Maybe fantasy is too strong a term. But there is undeniably a certain spookiness about the way the Communist solution appears at the end of every sequence of propositions, even those that contradict each other. Those who remember the original Marx will recall that old Karl described things the other way around from Gregory Clark. In the old days it was the people who worked with their hands that were the engine of creativity and the effete intellectuals who were the parasites. Hence, the only way out of that onerous situation according to Marx, was to establish a society guided by the principle of “from each according to his ability, to each according to his need”. Today it is possible to start from completely opposite assumptions — that the manual laborers are the parasites and the effete intellectuals (the participants in the “creative economy”) are the productive ones — and reach exactly the same conclusion: “from each according to his ability, to each according to his need”. Heads I win, tails you lose.

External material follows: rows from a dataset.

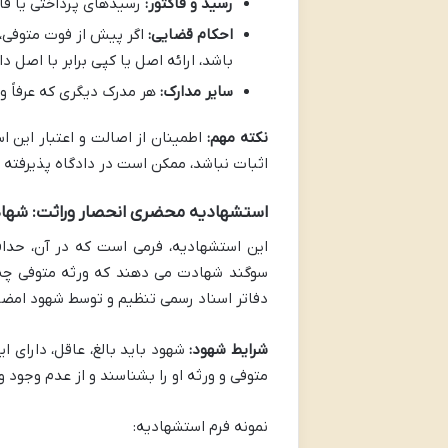
رسید و فاکتور:
رسیدهای پرداختی یا فا
احکام قضایی:
اگر پیش از فوت متوفی،
باشد، ارائه اصل یا کپی برابر با اصل د
سایر مدارک:
هر مدرک دیگری که عرفاً و 
نکته مهم:
اطمینان از اصالت و اعتبار این ا
اثبات نباشد، ممکن است در دادگاه پذیرفته 
استشهادیه محضری انحصار وراثت: شهاد
این استشهادیه، فرمی است که در آن، حداق
سوگند شهادت می دهند که ورثه متوفی چه ک
دفاتر اسناد رسمی تنظیم و توسط شهود امضا
شرایط شهود:
شهود باید بالغ، عاقل، دارای ا
متوفی و ورثه او را بشناسند و از عدم وجود 
نمونه فرم استشهادیه:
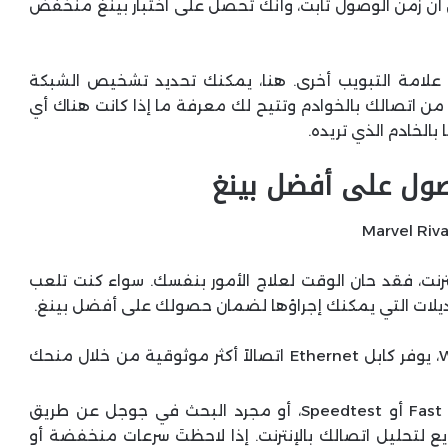
ن أن زمن الوصول ثابت، وأنك تحصل على اختبار بينغ منخفض
ن علامة التبويب أخرى. هنا، يمكنك تحديد تشخيص الشبكة
من اتصالك بالخوادم وتتيح لك معرفة ما إذا كانت هناك أي
بالخادم الذي تريده.
حصول على أفضل بينغ
ترنت، فقد حان الوقت لعلاج الأمور بنفسك. سواء كنت تلعب
لات التي يمكنك إجراؤها لضمان حصولك على أفضل بينغ.
: كبديل أفضل لشبكة Wi-Fi، يوفر كابل Ethernet اتصالاً أكثر موثوقية من خلال منحك
: باستخدام خدمات مثل Fast أو Speedtest، أو مجرد البحث في جوجل عن طريق
ريع لتحليل اتصالك بالإنترنت. إذا لاحظتَ سرعات منخفضة أو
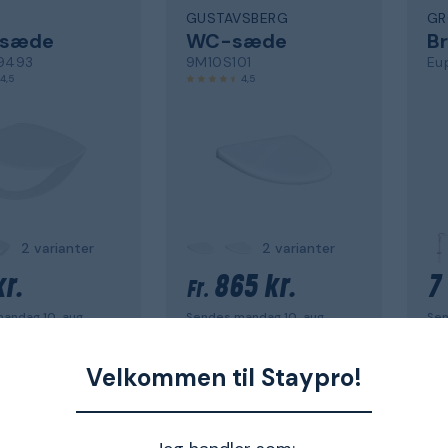
GUSTAVSBERG
GR
tsæde
WC-sæde
B
99493
9M10S101
4,5
4,5
2 varianter
2 varianter
r.
865 kr.
7
Fr.
andag 10. aug.
Sendes mandag 10. aug.
Sen
Velkommen til Staypro!
Nyhed
Back to work
GUSTAVSBERG
GU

But in this picture of class struggle, something is left out. It is the invisible person of the historical drama, who like the omniscient narrator in many a work of fiction, is is always present yet never part of the situation. That invisible agent is something called the state, who by convention in these stories, is the actor who must act and therefore be continuously empowered from whichever end of the argument one starts. One possibility that is rarely examined in these excluded middle arguments is what happens when the government — when the “change agents” — are themselves considered part of the problem. Suppose for example, the reason why there are so many unskilled people is because the public education system is broken, or the border is porous? Would that not at least in part modify the necessity of raising taxes? What if the level of taxes themselves were the problem? Clark to his credit, is aware that some people are actually making the argument. He writes:
The United States was founded, essentially, on resistance to taxes, and to this day, an aversion to the grasping hand of the state seems fundamental to the American psyche. The share of total income collected in taxes by all levels of government in the United States is 27 percent, compared with 51 percent in Sweden, at the other extreme. The conflicts to come are foreshadowed in California, where popular anti-tax sentiment has forced substantial reductions in medical care for the state’s poorest children.

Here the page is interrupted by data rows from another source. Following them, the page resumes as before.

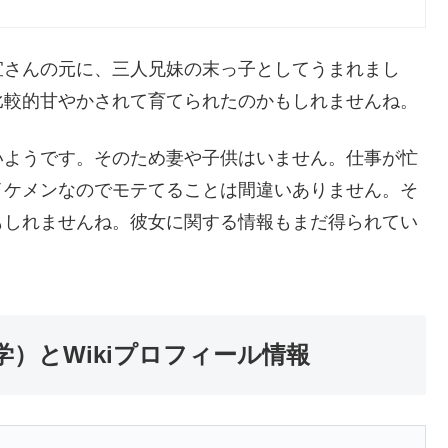
宜さんの元に、三人兄妹の末っ子としてうまれまし
比較的甘やかされて育てられたのかもしれませんね。
いようです。そのため妻や子供はいません。仕事が忙
イケメンなのでモテてることは間違いありません。そ
もしれませんね。彼女に関する情報もまだ得られてい
）とWikiプロフィール情報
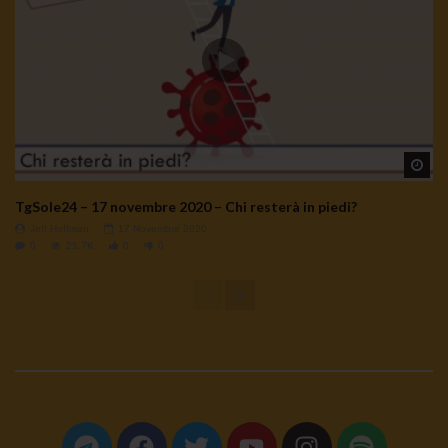
Wa
TgSole24 – 17 novembre 2020 – Chi resterà in piedi?
Jeff Hoffman
17 Novembre 2020
0
21.7K
0
0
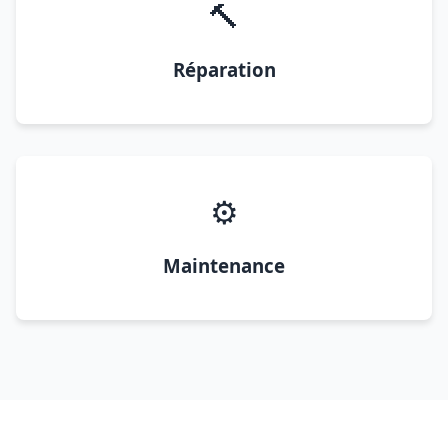
🔨
Réparation
⚙️
Maintenance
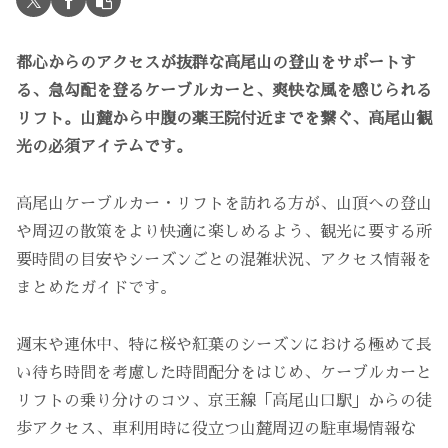
都心からのアクセスが抜群な高尾山の登山をサポートす
る、急勾配を登るケーブルカーと、爽快な風を感じられる
リフト。山麓から中腹の薬王院付近までを繋ぐ、高尾山観
光の必須アイテムです。
高尾山ケーブルカー・リフトを訪れる方が、山頂への登山
や周辺の散策をより快適に楽しめるよう、観光に要する所
要時間の目安やシーズンごとの混雑状況、アクセス情報を
まとめたガイドです。
週末や連休中、特に桜や紅葉のシーズンにおける極めて長
い待ち時間を考慮した時間配分をはじめ、ケーブルカーと
リフトの乗り分けのコツ、京王線「高尾山口駅」からの徒
歩アクセス、車利用時に役立つ山麓周辺の駐車場情報な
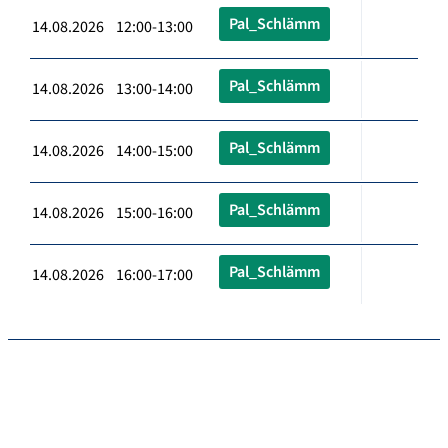
Pal_Schlämm
14.08.2026 12:00-13:00
Pal_Schlämm
14.08.2026 13:00-14:00
Pal_Schlämm
14.08.2026 14:00-15:00
Pal_Schlämm
14.08.2026 15:00-16:00
Pal_Schlämm
14.08.2026 16:00-17:00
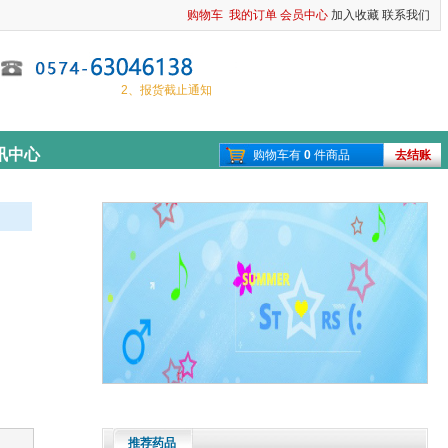
购物车
我的订单
会员中心
加入收藏
联系我们
1、春节放假通知
2、报货截止通知
讯中心
购物车有
0
件商品
去结账
推荐药品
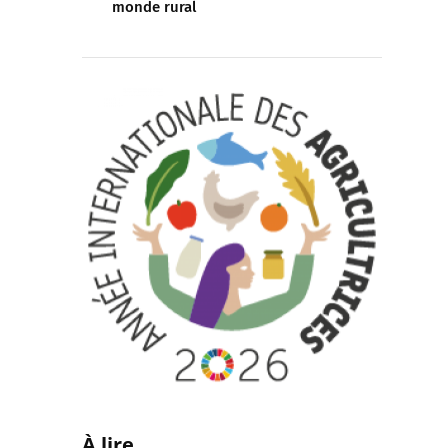
monde rural
À lire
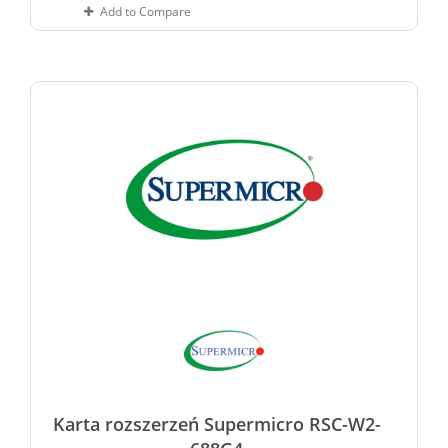
Add to Compare
Karta rozszerzeń Supermicro RSC-W2-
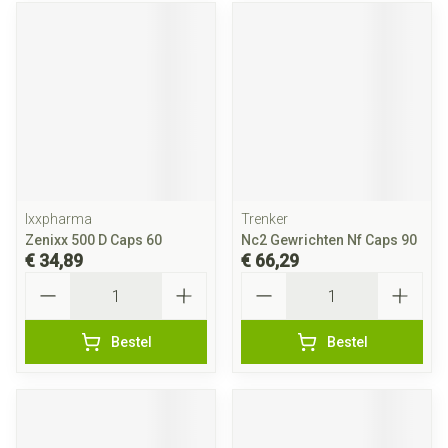
Ixxpharma
Trenker
Zenixx 500 D Caps 60
Nc2 Gewrichten Nf Caps 90
€ 34,89
€ 66,29
Aantal
Aantal
Bestel
Bestel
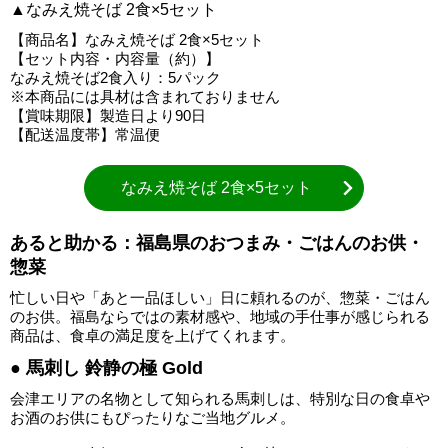
▲なみえ焼そば 2食×5セット
【商品名】なみえ焼そば 2食×5セット
【セット内容・内容量（約）】
なみえ焼そば2食入り：5パック
※本商品には具材は含まれておりません
【賞味期限】製造日より90日
【配送温度帯】常温便
なみえ焼そば 2食×5セット
あると助かる：福島県のおつまみ・ごはんのお供・
惣菜
忙しい日や「あと一品ほしい」日に頼れるのが、惣菜・ごはん
のお供。福島ならではの素材感や、地域の手仕事が感じられる
商品は、食卓の満足度を上げてくれます。
● 馬刺し 鈴静の極 Gold
会津エリアの名物として知られる馬刺しは、特別な日の食卓や
お酒のお供にもぴったりなご当地グルメ。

But it is unclear that the California’s refusal to vote tax increases is the real reason for “substantial reductions in medical care for the state’s poorer children”. Maybe California has simply bought too big a government for it’s own good in the misguided belief that taxes could be raised forever, and finds like an improvident homeowner with too big a mortgage, that there’s not enough left for the bread and milk. I think Clark’s argument would be better if he recast it to include the effect of the “change agents” on the situation. Government after all spends real money. It doesn’t subsist upon thin air, and may actually operate on the principle of “from each according to the roster, to each according to the luck of the draw”.